1. $\varepsilon^\dagger$ has small eigenvalues, i.e. eigenvalues substantially smaller than $1$.   
  It can be shown that $v_c$ is a positive operator with eigenvalues larger than $1$ and that $\chi_0$ is non-positive. Usually the $v_c$ term of the kernel dominates over $K_\text{xc}$, such that in most cases $\varepsilon^\dagger$ has a smallest eigenvalue around $1$. In this type of instability therefore $K_\text{xc}$ dominates over $v_c$, which usually is associated with symmetry breaking, e.g. a paramagnetic system close to a ferromagnetic phase transition.

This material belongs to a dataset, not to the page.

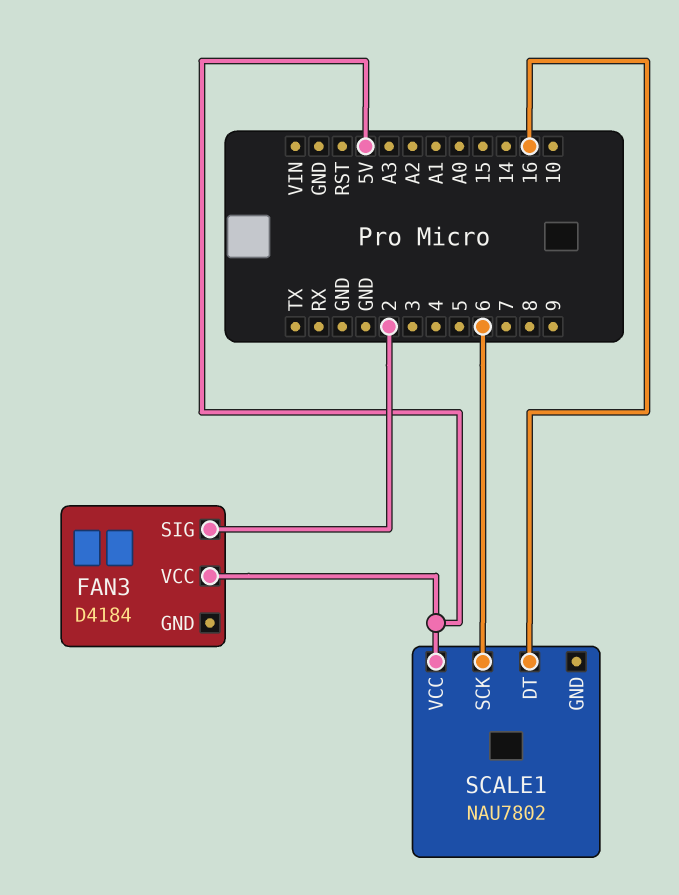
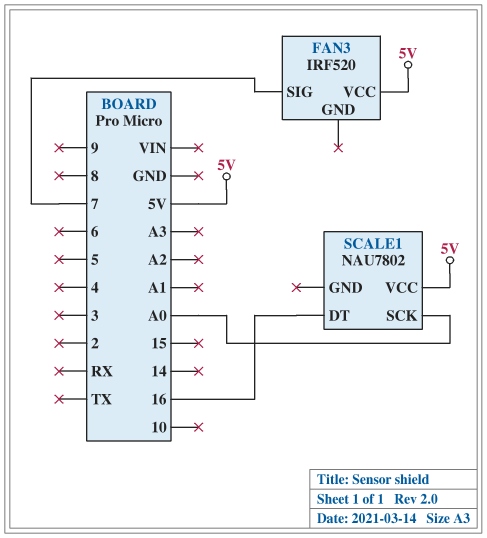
FAN3: D4184 -> IRF520
FAN3 pin SIG: 2 -> 7
SCALE1 pin SCK: 6 -> A0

2. Large modes of $\chi_0$ causing large eigenvalues in $\varepsilon^\dagger$.  
  A typical case are localised $d$- or $f$-states near the Fermi level.
3. Large eigenvalues of $v_c$: This is the familiar case of **charge sloshing** and was discussed in [2_preconditioning.ipynb](/notebooks/2_preconditioning.ipynb).

**Exercise:**
There are thus plenty more situations where investigating the eigenvalues of the dielectric matrix with and without preconditioning is insightful. If you are interested in running any of these analyses, please contact us during the exercises and we will give you further instructions:

1. Near a magnetic phase transition: Forcing iron into a collinear spin solution and finding the spin-breaking mode in the dielectric matrix.
2. Investigating the convergence of an isolated oxygen atom as a proxy to understand the ill-conditioning of localised $p$, $d$ or $f$ states.
3. The effectiveness of the LDOS preconditioning on large mixed systems, investigated using a pseudo-1D model system (mixed sodium-helium-chain).